S3 prefixes are not directories

I didn’t expect to be writing another post about S3 keys so soon, but life comes at you fast. Less than twenty-four hours after posting S3 keys are not file paths, I hit a different bug caused by poor handling of S3 keys. (Yes, really.)

The storage service I work on has to store different versions of a “bag”, and we want those versions to be human-readable. We number those versions v1, v2, v3, and we include that version as part of the S3 key for each object in the archive.

If we want to list the files in a directory on a filesystem (say, all the files in v1), we can use something like the ls command:

$ ls bags/b1234/v1/

If v1 is a directory, this returns the same results whether or not you include the trailing slash. I’ve seen various arguments about whether you should include the trailing slash in a directory path, but as far as I know it doesn’t change the behaviour when it comes to listing files.
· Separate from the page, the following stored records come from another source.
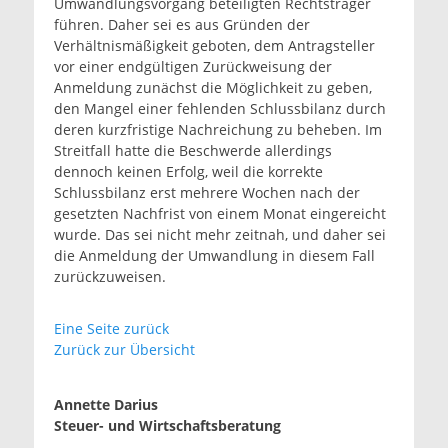
Umwandlungsvorgang beteiligten Rechtsträger
führen. Daher sei es aus Gründen der
Verhältnismäßigkeit geboten, dem Antragsteller
vor einer endgültigen Zurückweisung der
Anmeldung zunächst die Möglichkeit zu geben,
den Mangel einer fehlenden Schlussbilanz durch
deren kurzfristige Nachreichung zu beheben. Im
Streitfall hatte die Beschwerde allerdings
dennoch keinen Erfolg, weil die korrekte
Schlussbilanz erst mehrere Wochen nach der
gesetzten Nachfrist von einem Monat eingereicht
wurde. Das sei nicht mehr zeitnah, und daher sei
die Anmeldung der Umwandlung in diesem Fall
zurückzuweisen.
Eine Seite zurück
Zurück zur Übersicht
Annette Darius
Steuer- und Wirtschaftsberatung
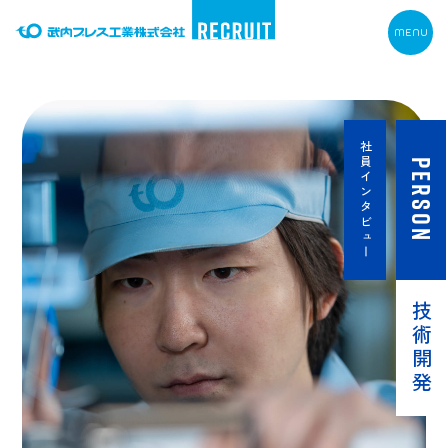
社員インタビュー
PERSON
技術開発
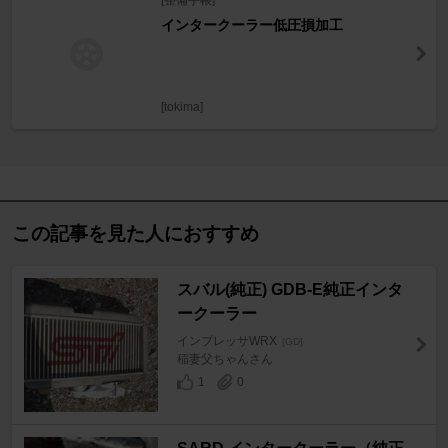
[整備手帳]
インタークーラー低圧損加工
[tokima]
この記事を見た人におすすめ
スバル(純正) GDB-E純正インタ
ークーラー
インプレッサWRX
[GD]
稲妻父ちゃんさん
1
0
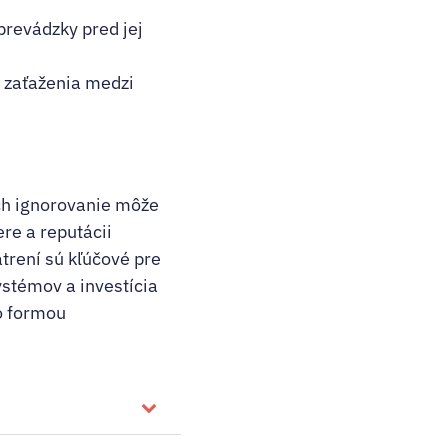
prevádzky pred jej
e zaťaženia medzi
ch ignorovanie môže
ere a reputácii
trení sú kľúčové pre
ystémov a investícia
o formou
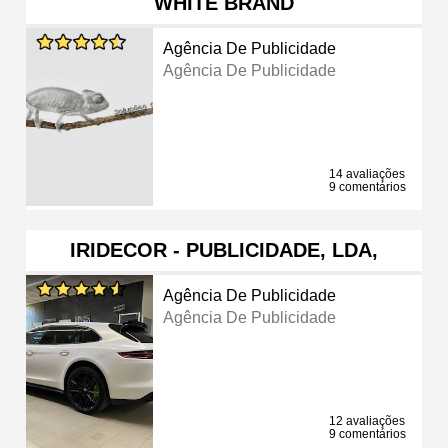
WHITE BRAND
Agência De Publicidade
Agência De Publicidade
14 avaliações
9 comentários
IRIDECOR - PUBLICIDADE, LDA,
Agência De Publicidade
Agência De Publicidade
12 avaliações
9 comentários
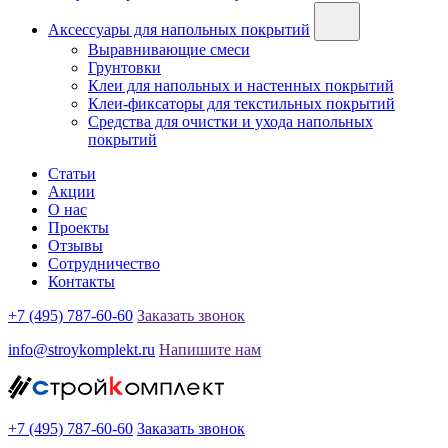
Аксессуары для напольных покрытий
Выравнивающие смеси
Грунтовки
Клеи для напольных и настенных покрытий
Клеи-фиксаторы для текстильных покрытий
Средства для очистки и ухода напольных
покрытий
Статьи
Акции
О нас
Проекты
Отзывы
Сотрудничество
Контакты
+7 (495) 787-60-60
Заказать звонок
info@stroykomplekt.ru
Напишите нам
+7 (495) 787-60-60
Заказать звонок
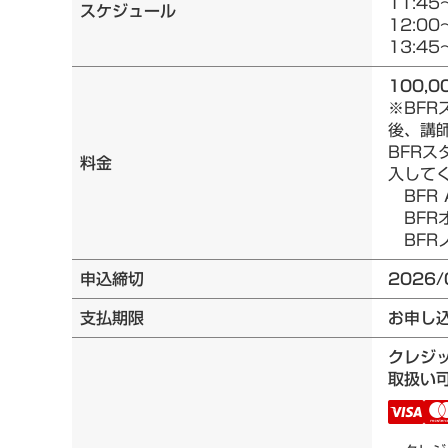
11:45
スケジュール
12:00
13:45
100,0
※BF
後、講
BFRス
料金
入して
BFR 
BFRオ
BFRノ
申込締切
2026/
支払期限
お申し
クレジ
取扱い可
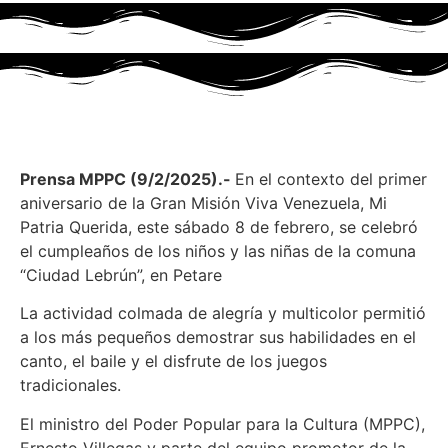
Prensa MPPC (9/2/2025).-
En el contexto del primer
aniversario de la Gran Misión Viva Venezuela, Mi
Patria Querida, este sábado 8 de febrero, se celebró
el cumpleaños de los niños y las niñas de la comuna
“Ciudad Lebrún”, en Petare
La actividad colmada de alegría y multicolor permitió
a los más pequeños demostrar sus habilidades en el
canto, el baile y el disfrute de los juegos
tradicionales.
El ministro del Poder Popular para la Cultura (MPPC),
Ernesto Villegas y parte del equipo promotor de la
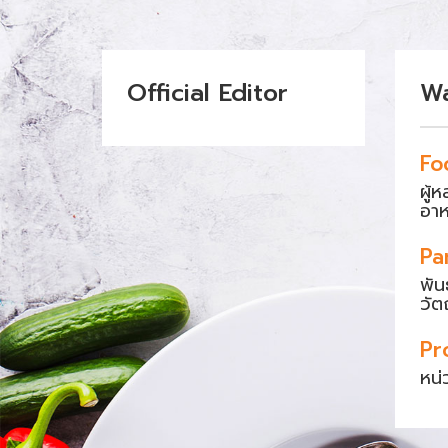
Official Editor
W
Fo
ผู้
อา
Pa
พัน
วัต
Pr
หน่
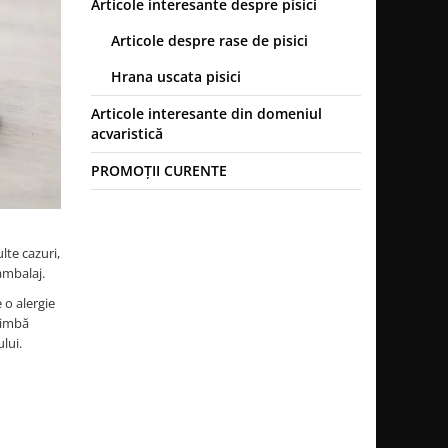
Articole interesante despre pisici
Articole despre rase de pisici
Hrana uscata pisici
Articole interesante din domeniul
acvaristică
PROMOȚII CURENTE
lte cazuri,
ambalaj.
 o alergie
chimbă
lui.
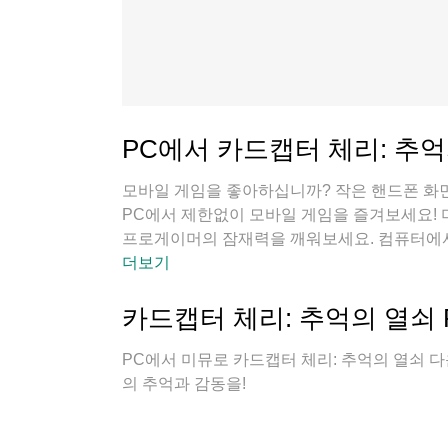
PC에서 카드캡터 체리: 추억
모바일 게임을 좋아하십니까? 작은 핸드폰 화면
PC에서 제한없이 모바일 게임을 즐겨보세요!
프로게이머의 잠재력을 깨워보세요. 컴퓨터에서
터리 걱정, 발열 걱정 필요없이 마음껏 즐길수
더보기
게 플레이할 수 있습니다!
카드캡터 체리: 추억의 열쇠 
PC에서 미뮤로 카드캡터 체리: 추억의 열쇠 
의 추억과 감동을!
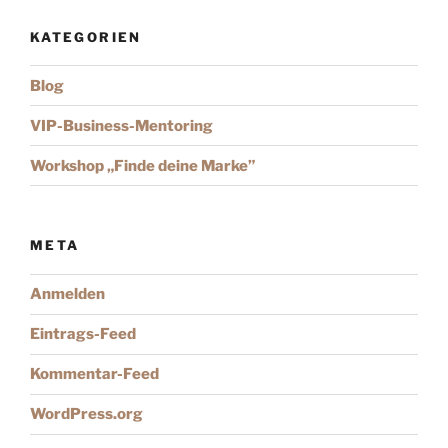
KATEGORIEN
Blog
VIP-Business-Mentoring
Workshop „Finde deine Marke”
META
Anmelden
Eintrags-Feed
Kommentar-Feed
WordPress.org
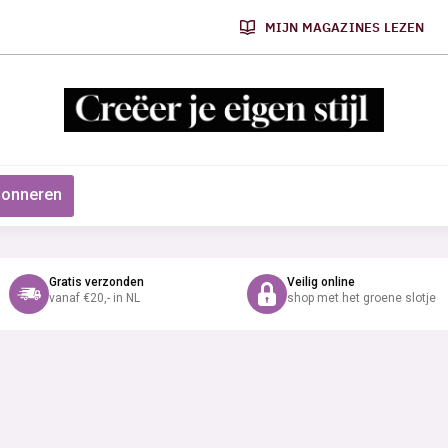
MIJN MAGAZINES LEZEN
onneren
Gratis verzonden
Veilig online
vanaf €20,- in NL
shop met het groene slotje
If we want to list the objects under a prefix in S3 (again, all the files in v1), we can use aws s3 ls, which is a wrapper around the ListObjectsV2 API:

$ aws s3 ls s3://bukkit/bags/b1234/v1/

Here, the trailing slash is more significant – when S3 asks “does a key match a prefix”, it’s doing a simple string comparison. If we omit the slash, it will find other objects that we might not be expecting – what happens if, say, we’ve got more than nine versions?

$ aws s3 ls s3://bukkit/bags/b1234/v1
s3://bukkit/bags/b1234/v10/bagit.txt        # Err, is this what we want?

The API is behaving as specified – v1 is indeed a prefix of v10 – but if you’re thinking of prefixes as directory paths, this result might surprise you. It certainly surprised me!

If you’re listing the objects in an S3 prefix, consider carefully whether you want a trailing slash. If you want to list it “as a directory”, you probably do.